David Holland has a passion for helping people get from where they are to where they need to be.
“I connect the financial dots,” he says.
Before launching Holland Financial in 1997, he worked for financial services companies and then explored different product and services possibilities before finding the retirement market. He says helping his own parents and several of their friends plan their retirements further drew him into the market.
Holland Financial is structured primarily to serve the needs of the 50-plus demographic, and as a result, he has deep experience advising couples, single women, widowers and widows. Because he focuses on involving both spouses in the planning process, very few widows leave his firm upon the death of their spouse, a trend he is particularly proud of.

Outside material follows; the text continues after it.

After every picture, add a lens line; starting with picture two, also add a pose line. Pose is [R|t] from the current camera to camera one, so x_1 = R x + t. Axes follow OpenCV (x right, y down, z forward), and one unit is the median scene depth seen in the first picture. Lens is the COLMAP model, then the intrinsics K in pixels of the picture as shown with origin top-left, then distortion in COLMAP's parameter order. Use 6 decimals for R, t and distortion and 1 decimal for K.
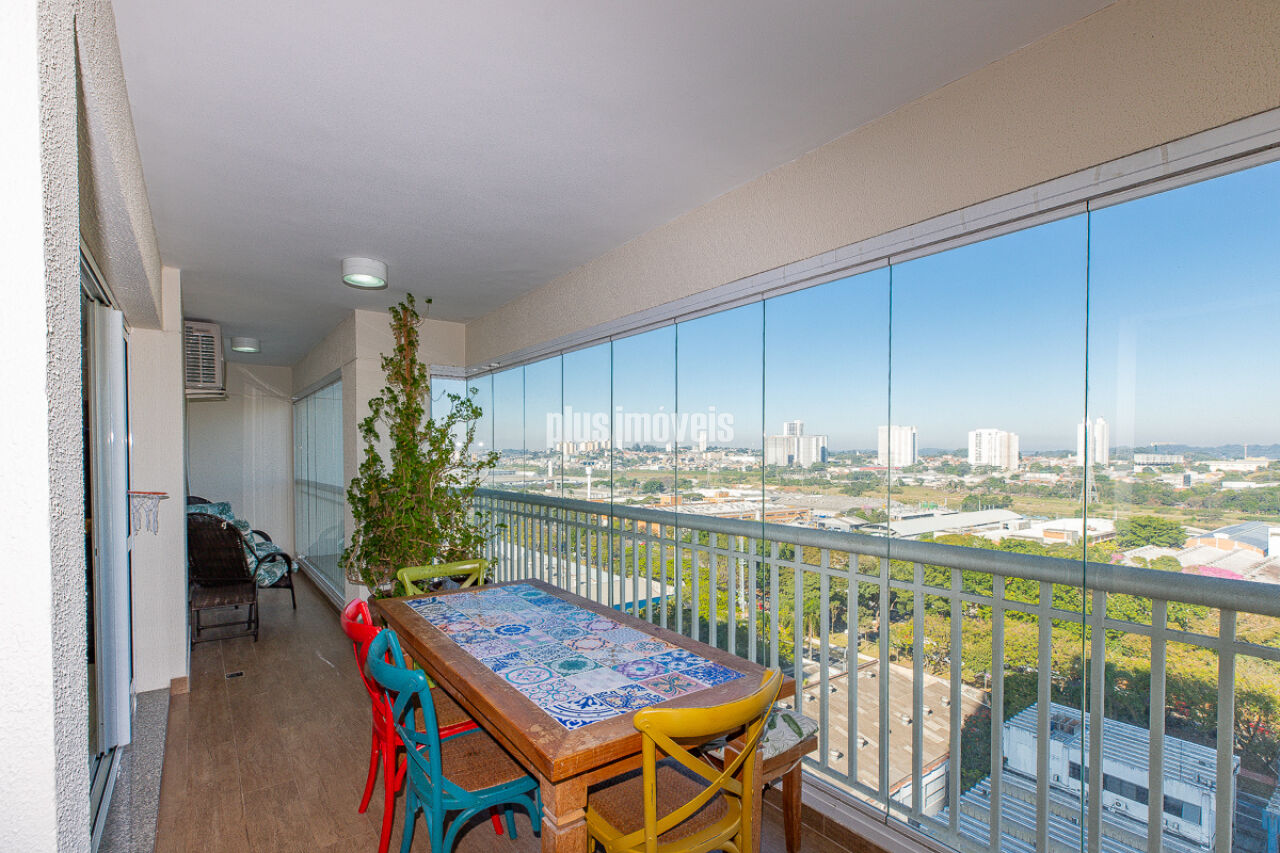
lens RADIAL K [[592.5, 0, 632.7], [0, 592.5, 460.2], [0, 0, 1]] dist [0.021637, -0.000083]
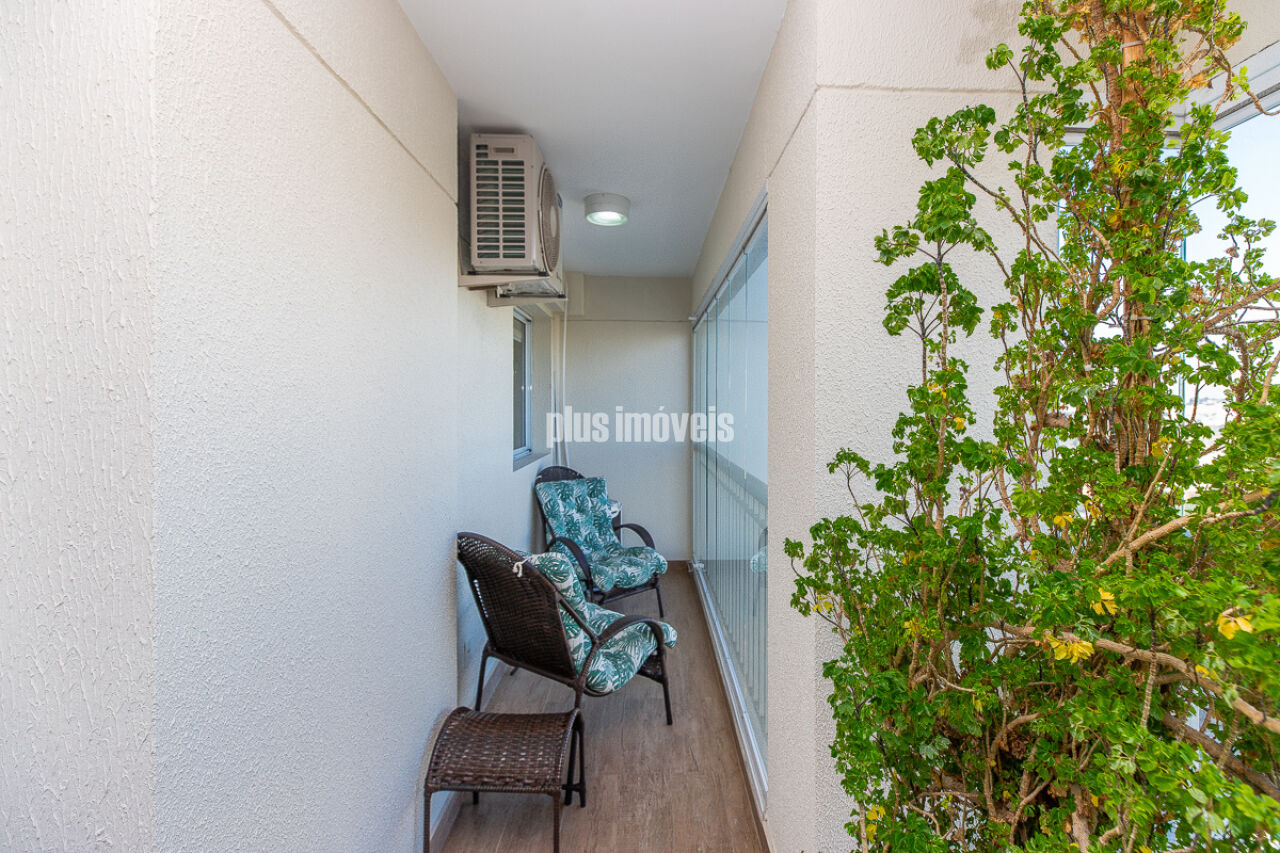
lens RADIAL K [[580.0, 0, 638.3], [0, 580.0, 420.9], [0, 0, 1]] dist [0.002000, -0.000250]
pose [[0.798513, 0.021391, -0.601598, -0.338274], [-0.011533, 0.999729, 0.020239, -0.009238], [0.601867, -0.009223, 0.798543, 0.673958]]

“Financial planning is a multifaceted puzzle to be solved,” Holland says. “This is especially true when we consider how a plan may need to respond to different situations in the future. Often, solving this puzzle requires out-of-the-box thinking and the use of multiple products and services in concert. That makes my work very interesting.”

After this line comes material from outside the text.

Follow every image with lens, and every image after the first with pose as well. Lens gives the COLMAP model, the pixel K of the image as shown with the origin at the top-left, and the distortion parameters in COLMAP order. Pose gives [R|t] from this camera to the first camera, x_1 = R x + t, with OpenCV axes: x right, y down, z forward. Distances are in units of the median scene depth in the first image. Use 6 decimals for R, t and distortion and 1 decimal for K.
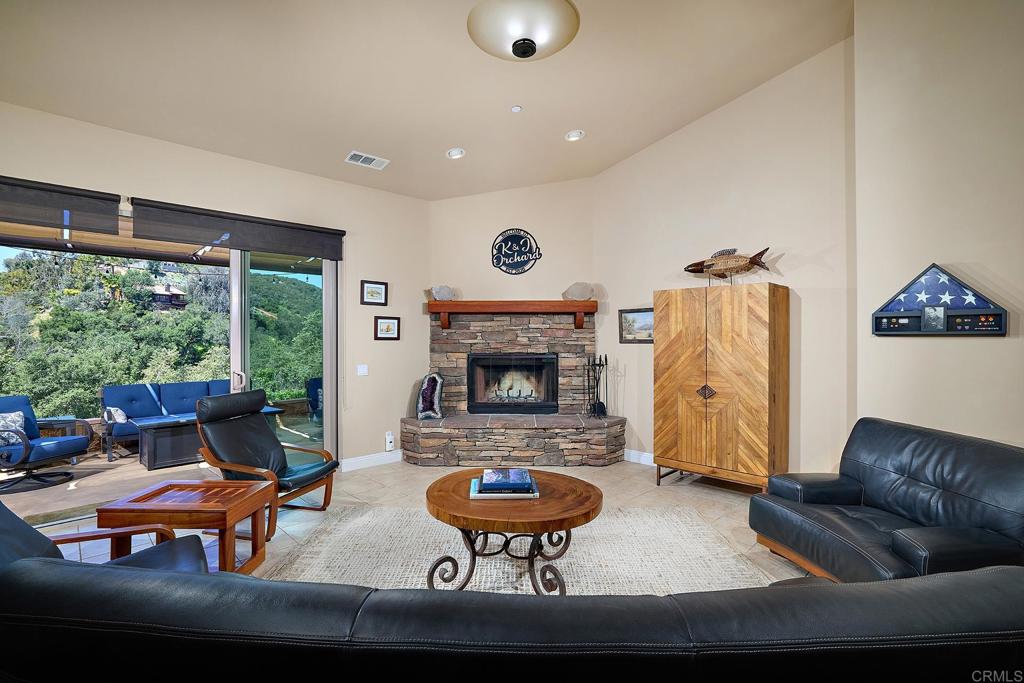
lens RADIAL K [[492.7, 0, 509.0], [0, 492.7, 339.7], [0, 0, 1]] dist [0.000132, 0.000730]
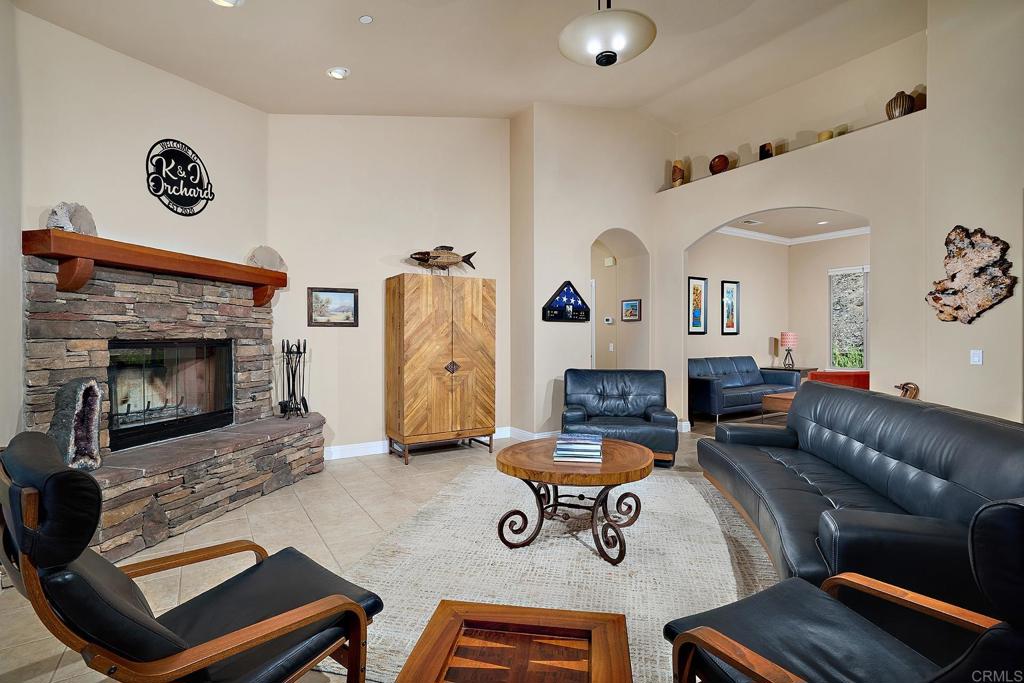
lens RADIAL K [[492.7, 0, 509.0], [0, 492.7, 339.7], [0, 0, 1]] dist [0.000132, 0.000730]
pose [[0.223715, -0.007024, 0.974629, -0.537874], [0.004515, 0.999971, 0.006171, 0.026904], [-0.974644, 0.003020, 0.223741, 0.473936]]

On challenges The most significant risk my company currently faces, like many other financial advisory firms, is regulatory change. While I believe my company is well-positioned to adapt to any adverse changes, the latest Department of Labor ruling could disrupt the insurance industry with little benefit to the investor/consumer. Our company revenues currently come from two main sources: fees from investment advisory services and commissions on insurance products. To mitigate potentially lower insurance product revenues, our best strategy will be to diversify our services to include tax and accounting services, reverse mortgage origination, 401(k)/qualified plan consulting, and trust/estate services. Expansion in these four areas will help us reduce our dependence on insurance product commissions and insulate ourselves, at least somewhat, from the DOL’s controversial agenda.